What the New Siri AI Architecture Really Is
The new Siri AI architecture is a hybrid system that combines Apple’s on-device intelligence, private cloud infrastructure, and selective use of partner models to deliver a personal assistant deeply integrated into the operating system. This design moves Siri from a scripted voice interface to a multi-model personal AI that understands context across apps, data, and tasks, while still protecting user privacy through strict separation between local processing and cloud requests. Following WWDC 2026 Siri announcements, Craig Federighi and his team held a technical briefing to counter the idea that Apple had replaced Siri with a thin layer on top of Google Gemini. According to the 9to5Mac-reported session, Apple Intelligence is built as part of the OS itself, not as a standalone chatbot app, and it routes every request through Apple’s own orchestration and privacy controls first.

Federighi’s Clarification: Siri Is Not Google Gemini
Craig Federighi was direct about the limits of Apple’s Gemini partnership. He explained that Apple does not ship the Gemini app, does not run Google’s client code, and does not use the models or deployment stack that Google offers to its own customers. He also stressed that Google Search is not the base of the system and said “The amount of the Google Assistant we use is none.” The aim is to distinguish Apple’s Siri AI architecture from generic chatbot integrations that forward almost everything to a third-party service. Instead, Gemini appears in the pipeline as one of several sources for advanced large-model capabilities, and only behind Apple’s own layers of control. Siri’s new behavior—understanding device context, content, and actions—is driven first by Apple’s architecture, with external models reserved for complex, high-reasoning cases that exceed on-device or Apple-run cloud models.
On-Device AI Processing and the System Orchestrator
At the core of WWDC 2026 Siri changes is Apple’s emphasis on on-device AI processing. A new “System Orchestrator” sits inside the operating system and decides how to satisfy each request using local models, app knowledge, and personal data stored on the device. This orchestrator treats Siri less as a voice front end and more as a system-wide assistant layer that can act across apps, notifications, and documents while keeping as much processing local as possible. When requests grow more demanding, the orchestrator may call Apple’s Private Cloud Compute, which Apple describes as an extension of the iPhone’s privacy promise into the cloud. Even then, requests move to Apple-controlled environments rather than directly to a partner API. This design lets Apple keep tight control of context, permissions, and data minimization while still gaining the benefits of larger models when the task demands it.

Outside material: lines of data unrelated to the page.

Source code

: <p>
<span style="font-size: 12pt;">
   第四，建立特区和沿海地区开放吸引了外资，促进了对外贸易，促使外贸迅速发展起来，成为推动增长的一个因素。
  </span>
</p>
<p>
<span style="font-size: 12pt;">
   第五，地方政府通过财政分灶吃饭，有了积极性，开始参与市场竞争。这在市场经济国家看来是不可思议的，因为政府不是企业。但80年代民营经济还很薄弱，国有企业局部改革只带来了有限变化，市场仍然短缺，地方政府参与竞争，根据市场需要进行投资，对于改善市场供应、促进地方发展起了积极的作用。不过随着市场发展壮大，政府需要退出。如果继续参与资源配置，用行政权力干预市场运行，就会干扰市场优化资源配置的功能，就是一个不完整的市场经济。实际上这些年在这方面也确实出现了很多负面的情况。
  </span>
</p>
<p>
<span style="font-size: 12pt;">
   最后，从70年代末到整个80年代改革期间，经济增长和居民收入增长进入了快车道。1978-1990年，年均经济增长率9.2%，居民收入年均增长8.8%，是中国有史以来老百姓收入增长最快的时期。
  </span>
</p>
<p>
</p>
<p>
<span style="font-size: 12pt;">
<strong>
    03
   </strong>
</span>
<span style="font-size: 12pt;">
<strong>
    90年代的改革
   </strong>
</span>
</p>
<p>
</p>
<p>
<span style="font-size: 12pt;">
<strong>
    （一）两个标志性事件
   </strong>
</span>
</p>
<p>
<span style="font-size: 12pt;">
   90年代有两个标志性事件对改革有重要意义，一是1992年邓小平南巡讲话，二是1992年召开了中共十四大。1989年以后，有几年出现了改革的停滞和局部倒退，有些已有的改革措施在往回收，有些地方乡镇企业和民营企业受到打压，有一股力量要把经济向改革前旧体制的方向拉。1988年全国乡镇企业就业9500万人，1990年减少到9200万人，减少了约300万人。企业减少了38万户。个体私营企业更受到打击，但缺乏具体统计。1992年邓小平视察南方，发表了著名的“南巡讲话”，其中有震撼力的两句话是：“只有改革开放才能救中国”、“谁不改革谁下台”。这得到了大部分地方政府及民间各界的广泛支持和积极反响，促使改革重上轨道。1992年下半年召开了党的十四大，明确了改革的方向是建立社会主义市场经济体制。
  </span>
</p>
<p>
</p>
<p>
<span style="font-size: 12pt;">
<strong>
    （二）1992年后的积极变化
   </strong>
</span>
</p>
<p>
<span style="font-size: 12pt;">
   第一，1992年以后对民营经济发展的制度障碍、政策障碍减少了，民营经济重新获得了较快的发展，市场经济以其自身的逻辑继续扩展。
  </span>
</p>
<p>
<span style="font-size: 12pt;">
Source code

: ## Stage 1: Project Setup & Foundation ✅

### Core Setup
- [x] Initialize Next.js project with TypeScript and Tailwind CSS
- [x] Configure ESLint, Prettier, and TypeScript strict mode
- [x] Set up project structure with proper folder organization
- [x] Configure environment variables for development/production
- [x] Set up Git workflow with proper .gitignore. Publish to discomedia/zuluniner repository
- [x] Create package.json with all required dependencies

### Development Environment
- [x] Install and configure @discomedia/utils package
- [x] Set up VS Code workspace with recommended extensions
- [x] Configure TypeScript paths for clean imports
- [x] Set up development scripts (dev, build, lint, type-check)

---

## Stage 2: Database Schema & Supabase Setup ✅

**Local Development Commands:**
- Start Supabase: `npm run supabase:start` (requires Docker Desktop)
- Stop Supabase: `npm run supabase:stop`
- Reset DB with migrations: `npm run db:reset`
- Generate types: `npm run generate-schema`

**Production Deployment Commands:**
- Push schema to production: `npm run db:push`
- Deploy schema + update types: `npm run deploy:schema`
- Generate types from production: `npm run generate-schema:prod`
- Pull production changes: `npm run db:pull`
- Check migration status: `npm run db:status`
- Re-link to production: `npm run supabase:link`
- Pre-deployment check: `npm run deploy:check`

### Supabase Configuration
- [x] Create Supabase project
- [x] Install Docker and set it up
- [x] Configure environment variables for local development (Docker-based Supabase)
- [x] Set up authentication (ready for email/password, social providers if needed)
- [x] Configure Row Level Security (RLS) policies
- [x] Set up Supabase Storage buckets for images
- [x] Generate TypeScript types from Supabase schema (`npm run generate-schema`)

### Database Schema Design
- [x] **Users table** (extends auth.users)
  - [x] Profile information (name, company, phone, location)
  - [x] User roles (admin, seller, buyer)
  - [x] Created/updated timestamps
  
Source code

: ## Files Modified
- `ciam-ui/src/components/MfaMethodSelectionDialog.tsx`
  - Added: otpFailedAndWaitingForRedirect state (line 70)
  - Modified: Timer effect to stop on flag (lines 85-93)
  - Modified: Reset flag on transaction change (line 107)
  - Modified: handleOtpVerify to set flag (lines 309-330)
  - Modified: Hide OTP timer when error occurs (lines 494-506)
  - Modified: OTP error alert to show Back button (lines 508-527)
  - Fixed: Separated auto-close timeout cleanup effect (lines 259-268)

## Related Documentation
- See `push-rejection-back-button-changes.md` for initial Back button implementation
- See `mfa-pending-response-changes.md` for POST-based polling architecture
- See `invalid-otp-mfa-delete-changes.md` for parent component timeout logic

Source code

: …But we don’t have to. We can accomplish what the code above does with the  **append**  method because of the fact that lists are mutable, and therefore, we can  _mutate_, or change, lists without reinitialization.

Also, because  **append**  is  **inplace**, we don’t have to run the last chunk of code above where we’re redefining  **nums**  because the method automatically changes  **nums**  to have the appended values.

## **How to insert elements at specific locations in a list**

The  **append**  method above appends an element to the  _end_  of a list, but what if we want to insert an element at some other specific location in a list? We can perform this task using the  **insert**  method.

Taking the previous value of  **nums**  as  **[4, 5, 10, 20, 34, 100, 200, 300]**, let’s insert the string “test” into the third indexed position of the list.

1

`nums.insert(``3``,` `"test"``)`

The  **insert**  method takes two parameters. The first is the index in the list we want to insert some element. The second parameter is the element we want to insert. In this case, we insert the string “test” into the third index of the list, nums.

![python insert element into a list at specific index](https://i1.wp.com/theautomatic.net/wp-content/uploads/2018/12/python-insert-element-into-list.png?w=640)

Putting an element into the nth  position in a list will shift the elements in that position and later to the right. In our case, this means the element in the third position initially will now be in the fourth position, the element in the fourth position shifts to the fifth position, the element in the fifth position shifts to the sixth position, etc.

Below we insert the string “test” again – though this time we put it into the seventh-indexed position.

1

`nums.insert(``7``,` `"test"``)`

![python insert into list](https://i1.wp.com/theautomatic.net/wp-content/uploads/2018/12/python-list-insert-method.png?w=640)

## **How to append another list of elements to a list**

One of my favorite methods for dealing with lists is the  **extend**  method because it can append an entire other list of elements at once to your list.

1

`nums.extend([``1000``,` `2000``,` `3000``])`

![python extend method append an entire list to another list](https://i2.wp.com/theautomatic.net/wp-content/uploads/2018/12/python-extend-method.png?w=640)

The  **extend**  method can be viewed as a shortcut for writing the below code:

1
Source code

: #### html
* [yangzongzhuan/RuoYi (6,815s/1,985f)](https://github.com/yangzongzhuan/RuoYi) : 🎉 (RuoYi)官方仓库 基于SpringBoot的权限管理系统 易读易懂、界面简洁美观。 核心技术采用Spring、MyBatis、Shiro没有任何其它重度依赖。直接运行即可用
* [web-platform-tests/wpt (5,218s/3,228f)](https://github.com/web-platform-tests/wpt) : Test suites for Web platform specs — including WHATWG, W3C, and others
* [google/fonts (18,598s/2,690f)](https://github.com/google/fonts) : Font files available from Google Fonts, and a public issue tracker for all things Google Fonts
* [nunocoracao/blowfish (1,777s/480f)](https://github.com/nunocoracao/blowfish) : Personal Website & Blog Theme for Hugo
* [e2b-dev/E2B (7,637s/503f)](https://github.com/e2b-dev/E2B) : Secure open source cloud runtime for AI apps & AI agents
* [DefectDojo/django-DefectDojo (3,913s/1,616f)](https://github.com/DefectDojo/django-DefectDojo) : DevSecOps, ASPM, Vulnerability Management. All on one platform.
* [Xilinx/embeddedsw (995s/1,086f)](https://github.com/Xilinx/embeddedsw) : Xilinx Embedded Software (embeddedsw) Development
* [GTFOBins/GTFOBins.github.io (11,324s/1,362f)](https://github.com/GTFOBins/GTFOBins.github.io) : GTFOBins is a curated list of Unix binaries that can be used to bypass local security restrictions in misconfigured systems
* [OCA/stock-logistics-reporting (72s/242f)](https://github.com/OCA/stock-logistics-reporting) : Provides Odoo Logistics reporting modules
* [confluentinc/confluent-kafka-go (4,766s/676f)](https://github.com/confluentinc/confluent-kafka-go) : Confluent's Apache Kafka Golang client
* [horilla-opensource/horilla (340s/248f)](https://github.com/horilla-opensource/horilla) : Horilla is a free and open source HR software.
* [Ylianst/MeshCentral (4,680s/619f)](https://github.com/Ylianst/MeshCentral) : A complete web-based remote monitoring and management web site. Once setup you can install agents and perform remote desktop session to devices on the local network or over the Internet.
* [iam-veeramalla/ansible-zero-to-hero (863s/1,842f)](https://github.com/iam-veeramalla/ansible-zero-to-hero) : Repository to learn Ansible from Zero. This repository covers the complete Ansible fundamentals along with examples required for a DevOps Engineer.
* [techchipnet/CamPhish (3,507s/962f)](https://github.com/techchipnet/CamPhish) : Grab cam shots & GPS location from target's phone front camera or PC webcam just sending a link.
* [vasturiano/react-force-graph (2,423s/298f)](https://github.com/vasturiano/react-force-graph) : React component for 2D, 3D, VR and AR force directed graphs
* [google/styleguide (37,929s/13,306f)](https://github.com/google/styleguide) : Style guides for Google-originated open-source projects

Apple Foundation Models and the Role of Gemini
Amar Subramanya, Apple’s VP of AI, detailed how the company has built a “family of third-generation Apple Foundation Models” that span both on-device and cloud deployments. These AFM models are custom-built for Apple Silicon, trained on proprietary data, and then refined “using outwards from Gemini frontier models.” In practice, this means Gemini helps shape and improve Apple’s models, but Apple runs its own stack rather than handing Siri over to Google. For the most demanding reasoning tasks, Apple has created AFM Cloud Pro, powered in part by Nvidia GPUs hosted inside Google’s cloud while still wrapped in Apple’s Private Cloud Compute guarantees. The hybrid AI model is designed to match each query to the smallest and closest model that can answer it, balancing latency, privacy, and capability instead of defaulting everything to a remote, third-party chatbot endpoint.